La vierge parmi les pécheurs

Il n’y avait aucune intention sacrilège chez la propriétaire de ce petit bar à prostituées dans un quartier mal famé de Medellín. Cette ville est connue dans le monde entier pour les cartels de la drogue qui y opèrent et pour la violence qui remplit souvent ses rues de sang. Mais Medellín est aussi une belle ville répandue dans une vallée fertile, qui apparaît depuis les sommets qui l’entourent comme un magnifique mirage. Et elle est également célèbre pour la religiosité de ses habitants, un véritable rempart de la foi catholique. La propriétaire de ce bar aux lumières rouges et aux rythmes endiablés, qui reste ouvert toute la nuit, a installé sur l’un de ses murs une statue de la Vierge en signe de dévotion. Et aussi pour que Marie, dans son infinie bonté, préserve le lieu des querelles, des coups de couteau et des fusillades, et, à ses pupilles, des maladies contagieuses et de la fatigue de vie et du désespoir qui pousse certaines papillons de nuit, un jour, sans la moindre explication, à se suicider.
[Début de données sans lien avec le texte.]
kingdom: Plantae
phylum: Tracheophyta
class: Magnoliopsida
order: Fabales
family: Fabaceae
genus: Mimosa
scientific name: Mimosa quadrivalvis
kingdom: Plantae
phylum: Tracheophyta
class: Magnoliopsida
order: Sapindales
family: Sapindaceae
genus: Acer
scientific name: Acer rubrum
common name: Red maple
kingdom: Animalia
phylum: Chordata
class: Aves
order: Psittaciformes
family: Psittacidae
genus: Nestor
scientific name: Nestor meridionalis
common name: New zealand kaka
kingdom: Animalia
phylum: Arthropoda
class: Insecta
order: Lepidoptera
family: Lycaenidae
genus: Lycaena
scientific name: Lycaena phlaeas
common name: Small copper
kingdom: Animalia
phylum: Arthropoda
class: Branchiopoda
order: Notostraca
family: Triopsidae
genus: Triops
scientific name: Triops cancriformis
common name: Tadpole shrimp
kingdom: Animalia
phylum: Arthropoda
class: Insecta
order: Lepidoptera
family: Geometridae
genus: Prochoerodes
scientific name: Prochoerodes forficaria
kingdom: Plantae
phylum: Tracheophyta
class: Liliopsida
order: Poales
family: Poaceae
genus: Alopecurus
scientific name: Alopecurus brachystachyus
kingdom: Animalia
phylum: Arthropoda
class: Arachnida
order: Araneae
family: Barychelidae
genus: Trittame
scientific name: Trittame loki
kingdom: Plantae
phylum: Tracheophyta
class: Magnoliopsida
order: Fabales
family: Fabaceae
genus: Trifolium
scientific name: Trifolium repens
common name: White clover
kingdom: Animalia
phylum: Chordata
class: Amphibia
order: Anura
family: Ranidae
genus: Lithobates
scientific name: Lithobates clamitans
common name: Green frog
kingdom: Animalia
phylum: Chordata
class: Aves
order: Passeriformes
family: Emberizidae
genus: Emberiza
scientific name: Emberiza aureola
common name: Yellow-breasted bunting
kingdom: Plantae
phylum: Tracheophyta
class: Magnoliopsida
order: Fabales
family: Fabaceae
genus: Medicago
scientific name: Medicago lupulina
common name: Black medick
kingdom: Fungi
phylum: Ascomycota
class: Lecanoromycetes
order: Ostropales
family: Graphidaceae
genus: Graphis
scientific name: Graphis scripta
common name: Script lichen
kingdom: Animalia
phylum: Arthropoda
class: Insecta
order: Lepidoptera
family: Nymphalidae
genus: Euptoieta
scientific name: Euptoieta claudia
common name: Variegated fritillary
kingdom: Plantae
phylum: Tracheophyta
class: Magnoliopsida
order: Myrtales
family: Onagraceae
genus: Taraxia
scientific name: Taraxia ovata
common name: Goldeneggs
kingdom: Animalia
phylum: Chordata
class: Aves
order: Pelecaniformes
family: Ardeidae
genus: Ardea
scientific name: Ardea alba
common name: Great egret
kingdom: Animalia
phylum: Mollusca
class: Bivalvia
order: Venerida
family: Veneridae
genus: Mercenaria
Gérer un bar, une discothèque, un bordel ou quoi que ce soit d’autre, n’est pas facile n’importe où. Mais à Medellín, c’est beaucoup plus difficile que dans d’autres villes du monde, en raison de l’abondance d’armes blanches et à feu sur le marché, et de la facilité avec laquelle tout conflit entre paisas (c’est ainsi que l’on appelle les gens de la vallée) peut dégénérer en bagarre ou en meurtre. Mais la propriétaire a eu de la chance jusqu’à présent avec cet établissement. Les clients, bien qu’ils boivent et s’amusent, dansent et se saoulent, et montent à l’étage avec les filles, se comportent généralement bien et ne font pas trop de bruit. Il y a eu des bagarres, bien sûr, et des bouteilles brisées, et des yeux au beurre noir, parfois, comme partout ailleurs. Mais jusqu’à présent, et cela fait cinq ans que le bar existe, aucun cadavre n’a ensanglanté la sciure du sol. Qui, sinon la Vierge bénie de ce mur écaillé, aurait pu accomplir un tel miracle?